We both went home and bought little inexpensive smokers, and I just started practicing at home and reading about barbecue. Then [the city of] Madison had a barbecue contest. I didn’t think we were ready to compete in the main competition, so we decided to enter the backyard barbecue part of the contest. My friend cooked ribs, and they had an anything goes category so I did a seafood medley. I ended up getting a perfect score and winning $500. So I thought, ‘man, this barbecuing isn’t so bad.’ The next year we competed in all the categories and won the anything goes fish category again.

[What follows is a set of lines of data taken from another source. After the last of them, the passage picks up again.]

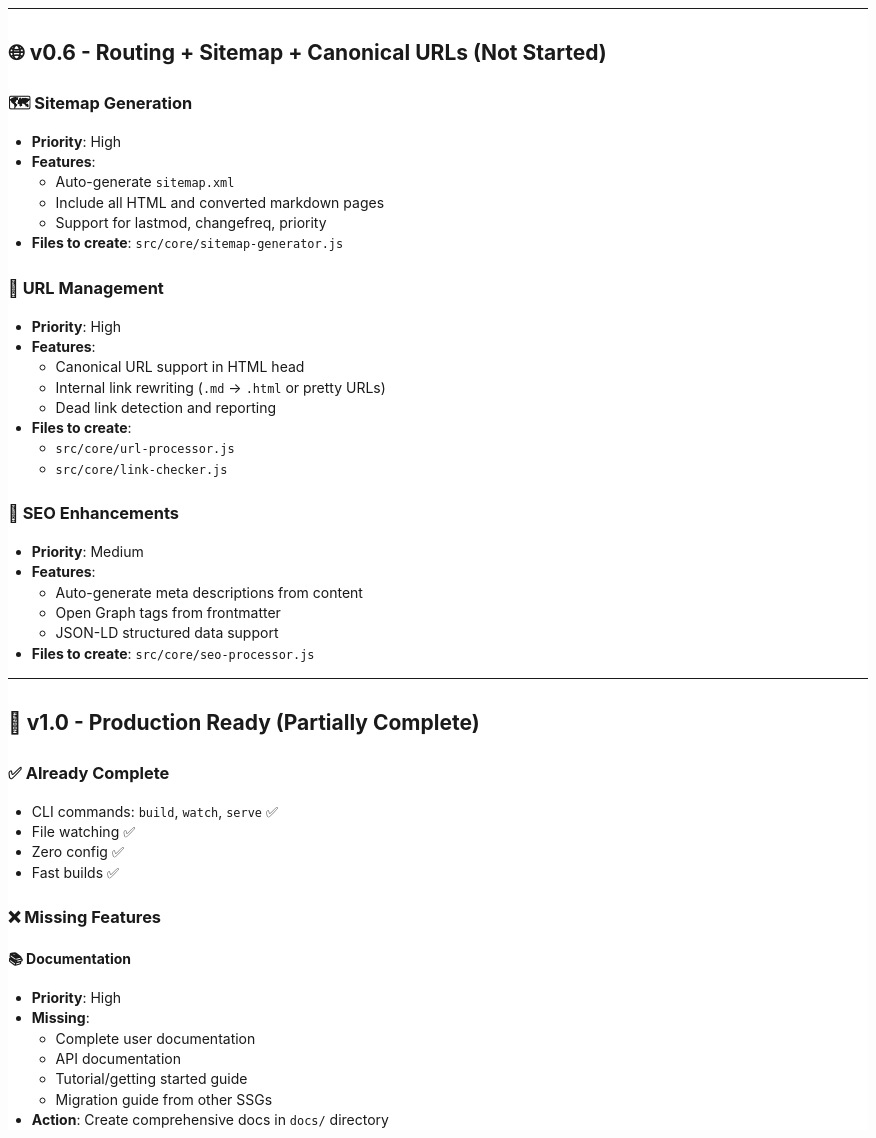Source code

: 
---

## 🌐 **v0.6 - Routing + Sitemap + Canonical URLs** (Not Started)

### 🗺️ **Sitemap Generation**
- **Priority**: High
- **Features**:
  - Auto-generate `sitemap.xml`
  - Include all HTML and converted markdown pages
  - Support for lastmod, changefreq, priority
- **Files to create**: `src/core/sitemap-generator.js`

### 🔗 **URL Management**
- **Priority**: High
- **Features**:
  - Canonical URL support in HTML head
  - Internal link rewriting (`.md` → `.html` or pretty URLs)
  - Dead link detection and reporting
- **Files to create**: 
  - `src/core/url-processor.js`
  - `src/core/link-checker.js`

### 🎯 **SEO Enhancements**
- **Priority**: Medium
- **Features**:
  - Auto-generate meta descriptions from content
  - Open Graph tags from frontmatter
  - JSON-LD structured data support
- **Files to create**: `src/core/seo-processor.js`

---

## 🏁 **v1.0 - Production Ready** (Partially Complete)

### ✅ **Already Complete**
- CLI commands: `build`, `watch`, `serve` ✅
- File watching ✅
- Zero config ✅
- Fast builds ✅

### ❌ **Missing Features**

#### 📚 **Documentation**
- **Priority**: High
- **Missing**:
  - Complete user documentation
  - API documentation
  - Tutorial/getting started guide
  - Migration guide from other SSGs
- **Action**: Create comprehensive docs in `docs/` directory
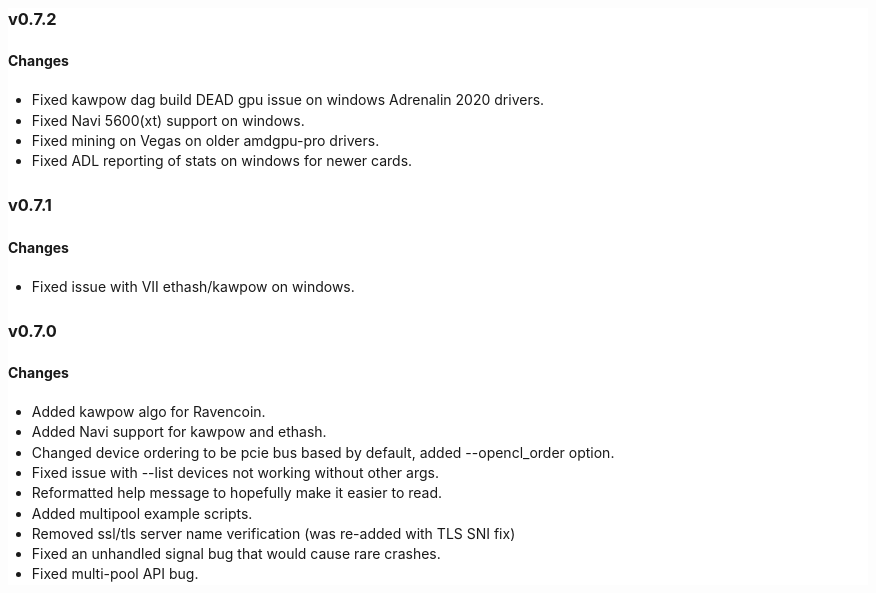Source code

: ### v0.7.2
#### Changes
- Fixed kawpow dag build DEAD gpu issue on windows Adrenalin 2020 drivers.
- Fixed Navi 5600(xt) support on windows.
- Fixed mining on Vegas on older amdgpu-pro drivers.
- Fixed ADL reporting of stats on windows for newer cards.

### v0.7.1
#### Changes
- Fixed issue with VII ethash/kawpow on windows.

### v0.7.0
#### Changes
- Added kawpow algo for Ravencoin.
- Added Navi support for kawpow and ethash.
- Changed device ordering to be pcie bus based by default, added --opencl_order option.
- Fixed issue with --list devices not working without other args.
- Reformatted help message to hopefully make it easier to read.
- Added multipool example scripts.
- Removed ssl/tls server name verification (was re-added with TLS SNI fix)
- Fixed an unhandled signal bug that would cause rare crashes.
- Fixed multi-pool API bug.
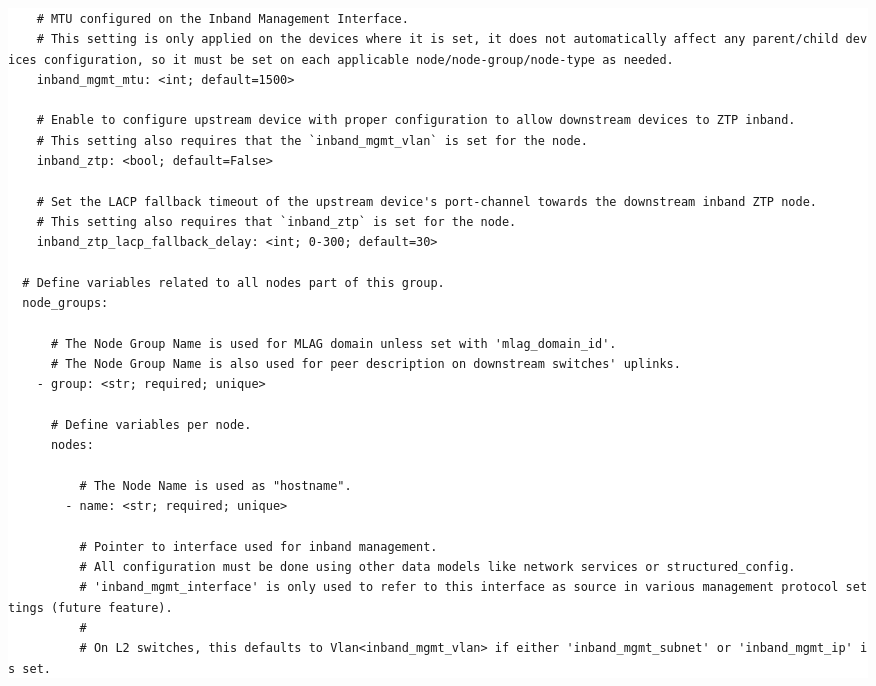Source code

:         # MTU configured on the Inband Management Interface.
        # This setting is only applied on the devices where it is set, it does not automatically affect any parent/child devices configuration, so it must be set on each applicable node/node-group/node-type as needed.
        inband_mgmt_mtu: <int; default=1500>

        # Enable to configure upstream device with proper configuration to allow downstream devices to ZTP inband.
        # This setting also requires that the `inband_mgmt_vlan` is set for the node.
        inband_ztp: <bool; default=False>

        # Set the LACP fallback timeout of the upstream device's port-channel towards the downstream inband ZTP node.
        # This setting also requires that `inband_ztp` is set for the node.
        inband_ztp_lacp_fallback_delay: <int; 0-300; default=30>

      # Define variables related to all nodes part of this group.
      node_groups:

          # The Node Group Name is used for MLAG domain unless set with 'mlag_domain_id'.
          # The Node Group Name is also used for peer description on downstream switches' uplinks.
        - group: <str; required; unique>

          # Define variables per node.
          nodes:

              # The Node Name is used as "hostname".
            - name: <str; required; unique>

              # Pointer to interface used for inband management.
              # All configuration must be done using other data models like network services or structured_config.
              # 'inband_mgmt_interface' is only used to refer to this interface as source in various management protocol settings (future feature).
              #
              # On L2 switches, this defaults to Vlan<inband_mgmt_vlan> if either 'inband_mgmt_subnet' or 'inband_mgmt_ip' is set.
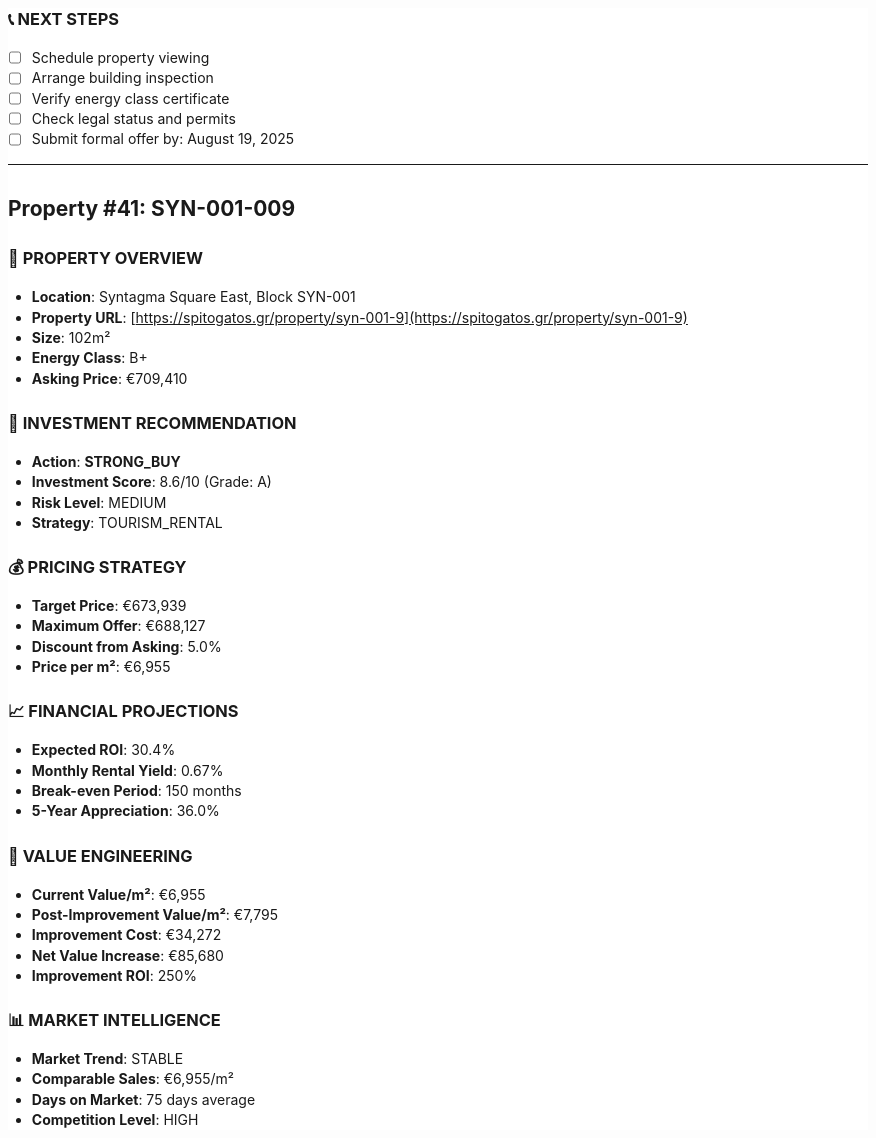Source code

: ### 📞 **NEXT STEPS**
- [ ] Schedule property viewing
- [ ] Arrange building inspection
- [ ] Verify energy class certificate
- [ ] Check legal status and permits
- [ ] Submit formal offer by: August 19, 2025

---

## Property #41: SYN-001-009

### 📍 **PROPERTY OVERVIEW**
- **Location**: Syntagma Square East, Block SYN-001
- **Property URL**: [https://spitogatos.gr/property/syn-001-9](https://spitogatos.gr/property/syn-001-9)
- **Size**: 102m²
- **Energy Class**: B+
- **Asking Price**: €709,410

### 🎯 **INVESTMENT RECOMMENDATION**
- **Action**: **STRONG_BUY**
- **Investment Score**: 8.6/10 (Grade: A)
- **Risk Level**: MEDIUM
- **Strategy**: TOURISM_RENTAL

### 💰 **PRICING STRATEGY**
- **Target Price**: €673,939
- **Maximum Offer**: €688,127
- **Discount from Asking**: 5.0%
- **Price per m²**: €6,955

### 📈 **FINANCIAL PROJECTIONS**
- **Expected ROI**: 30.4%
- **Monthly Rental Yield**: 0.67%
- **Break-even Period**: 150 months
- **5-Year Appreciation**: 36.0%

### 🔧 **VALUE ENGINEERING**
- **Current Value/m²**: €6,955
- **Post-Improvement Value/m²**: €7,795
- **Improvement Cost**: €34,272
- **Net Value Increase**: €85,680
- **Improvement ROI**: 250%

### 📊 **MARKET INTELLIGENCE**
- **Market Trend**: STABLE
- **Comparable Sales**: €6,955/m²
- **Days on Market**: 75 days average
- **Competition Level**: HIGH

Total, we’ve competed in about 18 to 20 competitions during a 10-year period. We’ve won one grand champion competition. We’ve won in different categories several times. Our team name is Jelly Roll Jones BBQ. But what you have to understand about the barbecue circuit is that the people who are really into it do 18 to 20 a year. They go every weekend to a contest. A few times we have gone to the American Royal barbecue contest in Kansas City, Mo., which is the biggest barbecue contest in the world. We’ve placed there several times, as high as sixth in ribs. It’s really exciting to go where all the best teams in the world are and get called down to the stage.
The biggest threat to our success is the elements. We’ve been in competitions where there are tornado warnings going off. I remember once I had to physically hold the tent down because it was about to blow away right when we were finishing up our food to give to the judges. It wasn’t nice at the time, but it’s funny to remember now. Another time it was like 98°F, and we thought, ‘oh, it will be cool down by Lake Michigan,’ which it was not. There was no breeze off the lake, plus a urine smell and animals hooting and hollering during the night.
We win with our ribs the most, but to be a grand champion in a competition you have to cook in all categories. It starts with chicken, then ribs, then pulled pork and finally beef brisket. You turn those in in a Styrofoam to-go box. You have to have enough meat for each judge. The judges just seem to like our ribs. Our style is more Kansas City-style barbecue. We’ve found that you have to tailor what you’re doing to what the judges want. Sometimes what we like to eat ourselves isn’t going to win the contest. There are also regional differences to keep in mind when competing. I really enjoy meeting all the people from all over. There are always some interesting characters at these events. It’s kind of like camping out with 500 people who are all bragging about how good their food is.”